• [Document extract]:

-----

Heart Attack Early Signs and Symptoms



There are many things that can contribute to a heart attack, including age, heredity, high blood pressure, high cholesterol, obesity, poor diet, alcohol consumption, stress, and physical inactivity.

To recognize a potential heart attack as soon as possible, learn important signs of heart distress below.

Sweating—Day & Night
Sweating more than usual—especially if you aren’t exercising or being active—could be an early warning sign of heart problems. Pumping blood through clogged arteries takes more effort from your heart, so your body will sweat more to try to keep your body temperature down during the extra exertion. If you experience cold sweats or clammy skin, then you should consult your doctor.

Chest Pain, Pressure, & Discomfort
While chest pains do not occur in every heart attack, they are the most recognizable symptom for good reason. Chest tightness is a common sign of a heart attack. People have described this sensation as feeling like an elephant is standing on their chest. If you experience chest pains or tightness, you or someone around you should call 911 immediately

Other Pains Throughout the Body
Pain and tightness can also radiate in other areas of the body. Most people associate a heart attack with pain working its way down the left arm. That can happen, but pain can also appear in other locations, including:

upper abdomen
teeth or jaw

During a Heart Attack
If you think you are having a heart attack, you or someone nearby should call 911 immediately. If you’ve been prescribed heart medication and experience heart troubles, follow your doctor’s instructions. Even something as simple as taking aspirin can prevent the clot from becoming worse (AHA, 2012). If treatment of the blockage can be administered within a couple of hours of the onset of symptoms, the risk of severe damage to the heart is lowered.

-----

• [What to produce]:
According to the heart attack symptoms text, why might someone sweat more than usual when not exercising? Answer in one to three sentences.

• [Saved data entries]:
-----

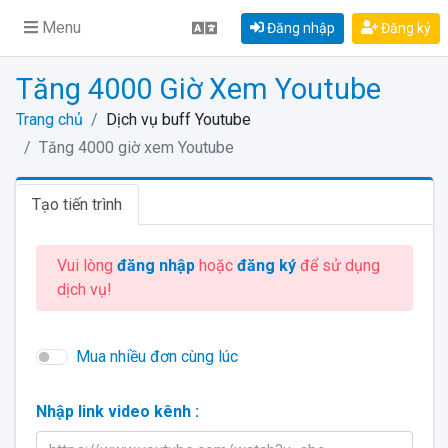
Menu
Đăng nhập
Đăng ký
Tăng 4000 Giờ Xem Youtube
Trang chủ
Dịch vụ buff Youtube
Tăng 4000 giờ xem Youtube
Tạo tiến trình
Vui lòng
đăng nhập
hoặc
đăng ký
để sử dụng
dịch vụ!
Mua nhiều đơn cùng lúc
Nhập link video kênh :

-----

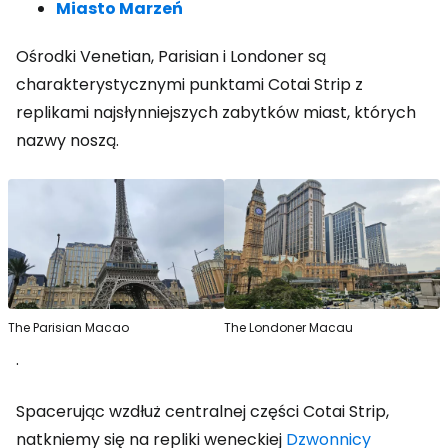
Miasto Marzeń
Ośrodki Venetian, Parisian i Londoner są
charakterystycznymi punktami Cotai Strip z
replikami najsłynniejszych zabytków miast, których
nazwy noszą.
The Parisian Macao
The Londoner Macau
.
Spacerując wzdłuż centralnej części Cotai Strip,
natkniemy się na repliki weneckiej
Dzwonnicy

-----

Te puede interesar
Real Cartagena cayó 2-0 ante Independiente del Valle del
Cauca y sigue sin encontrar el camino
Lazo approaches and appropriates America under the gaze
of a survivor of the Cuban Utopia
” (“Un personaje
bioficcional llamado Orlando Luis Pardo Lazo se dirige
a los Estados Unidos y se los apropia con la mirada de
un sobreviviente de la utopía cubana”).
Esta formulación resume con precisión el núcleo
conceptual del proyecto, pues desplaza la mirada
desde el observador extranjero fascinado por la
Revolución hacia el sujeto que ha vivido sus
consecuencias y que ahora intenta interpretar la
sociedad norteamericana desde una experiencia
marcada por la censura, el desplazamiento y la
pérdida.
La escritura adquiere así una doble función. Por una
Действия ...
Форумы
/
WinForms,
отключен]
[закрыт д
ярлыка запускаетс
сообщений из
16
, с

-----

• [Answer below]:
When arteries are clogged, the heart has to work harder to pump blood through them. The body sweats more to keep its temperature down during that extra exertion.